Barrier effect of grain boundaries on the avalanche propagation of polycrystalline plasticity
Tomoaki Niiyama, Tomotsugu Shimokawa

TL;DR
This study uses molecular dynamics simulations to explore how grain boundaries in polycrystals influence the propagation of plastic deformation avalanches, revealing both blocking and penetrating behaviors.
Contribution
It introduces a probabilistic model to quantify the barrier effect of grain boundaries on avalanche propagation at the atomic scale.
Findings
Stress-drop distributions follow power-law decay with grain size.
Some avalanches are confined by grain boundaries, others penetrate through.
Blocking probability varies with grain boundary characteristics.
Abstract
To investigate the barrier effect of grain boundaries on the propagation of avalanche-like plasticity at the atomic-scale, we perform three-dimensional molecular dynamics simulations by using simplified polycrystal models including symmetric-tilt grain boundaries.
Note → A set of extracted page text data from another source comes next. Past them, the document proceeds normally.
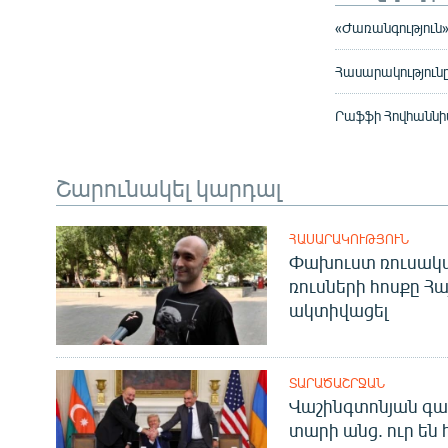
«Ժառանգություն
Հասարակությունը
Րաֆֆի Հովհաննի
Շարունակել կարդալ
ՀԱՍԱՐԱԿՈՒԹՅՈՒՆ
Փախուստ ռուսական
ռուսների հոսքը Հ
ակտիվացել
ՏԱՐԱԾԱՇՐՋԱՆ
Վաշինգտոնյան գա
տարի անց. ուր են 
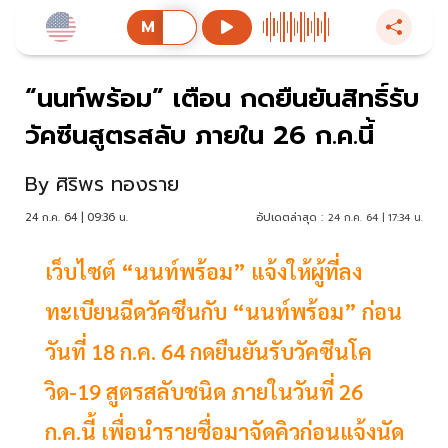
“นนท์พร้อม” เตือน กดยืนยันสิทธิ์รับ
วัคซีนสูตรสลับ ภายใน 26 ก.ค.นี้
By
ศิริพร ทองราย
24 ก.ค. 64 | 09:36 น.
อัปเดตล่าสุด :
24 ก.ค. 64 | 17:34 น.
เว็บไซต์ “นนท์พร้อม” แจ้งให้ผู้ที่ลง
ทะเบียนฉีดวัคซีนกับ “นนท์พร้อม” ก่อน
วันที่ 18 ก.ค. 64 กดยืนยันรับวัคซีนโค
วิด-19 สูตรสลับชนิด ภายในวันที่ 26
ก.ค.นี้ เพื่อนำรายชื่อมาจัดคิวก่อนแจ้งนัด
The cut-offs of stress-drop distributions following power-law distributions decrease as the size of the crystal grains decreases. We show that some deformation avalanches are confined by grain boundaries; on the other hand, unignorable avalanches penetrate all the grain boundaries included in the models. The blocking probability that one grain boundary hinders this system-spanning avalanche is evaluated by using an elemental probabilistic model.